Sob o céu nacional (um céu de brigadeiro, diria propositalmente), há sim um povo mamífero que busca por uma identidade, mesmo que de modo inconsciente. Brasileiros não se contentam em ser definidos apenas como latino-americanos ou emergentes ou mamíferos. Por isso, vão em busca do alimento que fará, por fim, a integração da nação. Em todo o país, desempregados abrem suas despensas no afã de uma satisfação emergencial, o devir gastronômico jamais ousado, ainda que tipicamente urbano, organicamente rural, inequivocamente presente em festas de aniversário.
O brigadeiro.
O Brasil é gigante pela própria natureza, mas moralmente ainda não encontrou a estatura de um brigadeiro. O doce, sensação nacional, é de uma simplicidade nada abstrata, de dar inveja aos grandes mestres da criação, como Deus e Leonardo da Vinci. Anote aí: leite condensado, chocolate em pó, manteiga e chocolate granulado. Um preparo rápido e a magia culinária se faz retumbante. A genialidade do brigadeiro reside em sua composição clássica, cuja presença peculiar e significativa do leite (sempre ele!) faz valer seu consumo calórico – a título de curiosidade, são 58kcal em cada docinho de 15g.
Como não poderia deixar de ser, a origem do brigadeiro no Brasil tem a ver com política. Getúlio Vargas finalmente deixara a presidência ocupada entre 03/11/1930 e 29/10/1945. Enfim, ocorreria uma eleição genuinamente democrática no país – na medida em que isso condiz com a realidade, claro. Um dos candidatos, pois, era o Brigadeiro Eduardo Gomes. Em São Paulo, apoiadores do Brigadeiro (comandante de uma Brigada nas forças armadas) criaram o doce para as festas em homenagem à candidatura de Gomes. Politicamente, o doce não fez a cabeça de todo o país, que acabou elegendo o Marechal Eurico Gaspar Dutra. Mas para a felicidade da nação, o brigadeiro vingou nos estômagos de norte a sul, sendo inclusive rebatizado na terra natal de Getúlio Vargas como negrinho – porque, todos sabem, o Rio Grande do Sul tem tradição em ser do contra. Existem pequenas variações dessa história, mas parece que a ligação do brigadeiro (doce) com o Brigadeiro (patente militar) é unilateral.

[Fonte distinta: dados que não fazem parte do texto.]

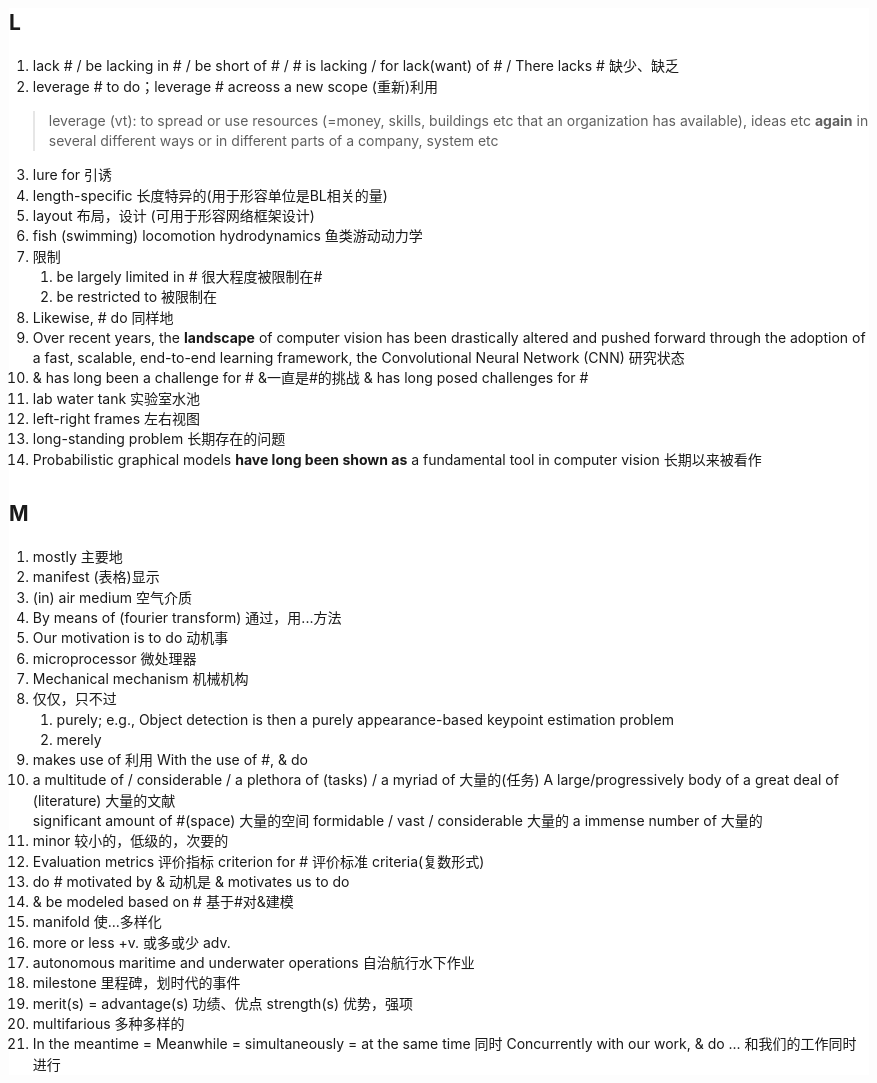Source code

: ## L
1. lack # / be lacking in # / be short of # / # is lacking / for lack(want) of # / There lacks # 缺少、缺乏
2. leverage # to do；leverage # acreoss a new scope (重新)利用
> leverage (vt): to spread or use resources (=money, skills, buildings etc that an organization has available), ideas etc **again** in several different ways or in different parts of a company, system etc

3. lure for 引诱
4. length-specific 长度特异的(用于形容单位是BL相关的量)
5. layout 布局，设计 (可用于形容网络框架设计)
6. fish (swimming) locomotion hydrodynamics 鱼类游动动力学
9. 限制
   1. be largely limited in # 很大程度被限制在#
   2. be restricted to 被限制在
10. Likewise, # do 同样地
12. Over recent years, the **landscape** of computer vision has been drastically altered and pushed forward through the adoption of a fast, scalable, end-to-end learning framework, the Convolutional Neural Network (CNN) 研究状态
13. & has long been a challenge for # &一直是#的挑战
    & has long posed challenges for #
14. lab water tank 实验室水池
15. left-right frames 左右视图
16. long-standing problem 长期存在的问题
17. Probabilistic graphical models **have long been shown as** a fundamental tool in computer vision
长期以来被看作

## M
1. mostly 主要地
2. manifest (表格)显示
3. (in) air medium 空气介质
4. By means of (fourier transform) 通过，用...方法
5. Our motivation is to do 动机事
6. microprocessor 微处理器
7. Mechanical mechanism 机械机构
8. 仅仅，只不过
   1. purely; e.g., Object detection is then a purely appearance-based keypoint estimation problem
   2. merely
9. makes use of 利用
   With the use of #, & do
10. a multitude of / considerable / a plethora of (tasks) / a myriad of 大量的(任务)
  A large/progressively body of
  a great deal of (literature)  大量的文献  
  significant amount of #(space) 大量的空间
  formidable / vast / considerable 大量的
  a immense number of 大量的
11. minor 较小的，低级的，次要的
12. Evaluation metrics 评价指标
    criterion for # 评价标准 criteria(复数形式)
13. do # motivated by & 动机是
    & motivates us to do
14. & be modeled based on # 基于#对&建模
15. manifold 使...多样化
16. more or less +v. 或多或少 adv.
17. autonomous maritime and underwater operations 自治航行水下作业
18. milestone 里程碑，划时代的事件
19. merit(s) = advantage(s) 功绩、优点
    strength(s) 优势，强项
20. multifarious 多种多样的
21. In the meantime = Meanwhile = simultaneously = at the same time 同时
    Concurrently with our work, & do ... 和我们的工作同时进行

De todo o modo, as festas de aniversário fizeram muito mais pelo doce do que a política. Os brigadeiros espalhados sobre a mesa do bolo, dividindo o espaço quase a contragosto com cajuzinhos, beijinhos e afins, proclamaram a unanimidade nacional; peça de identificação sobremaneira mais relevante que o verde-louro daquela flâmula que ora serviu à monarquia ora prestou-se à república.
Desconheço se há um monumento ao brigadeiro, mas está mais do que na hora de unificarmos todos os projetos de país. Conceitualmente, um bom lugar para sediar tamanha obra seria o Pão-de-Açúcar, no Rio de Janeiro. Cabe, porém, um aviso: é preciso tomar cuidado com a diabetes.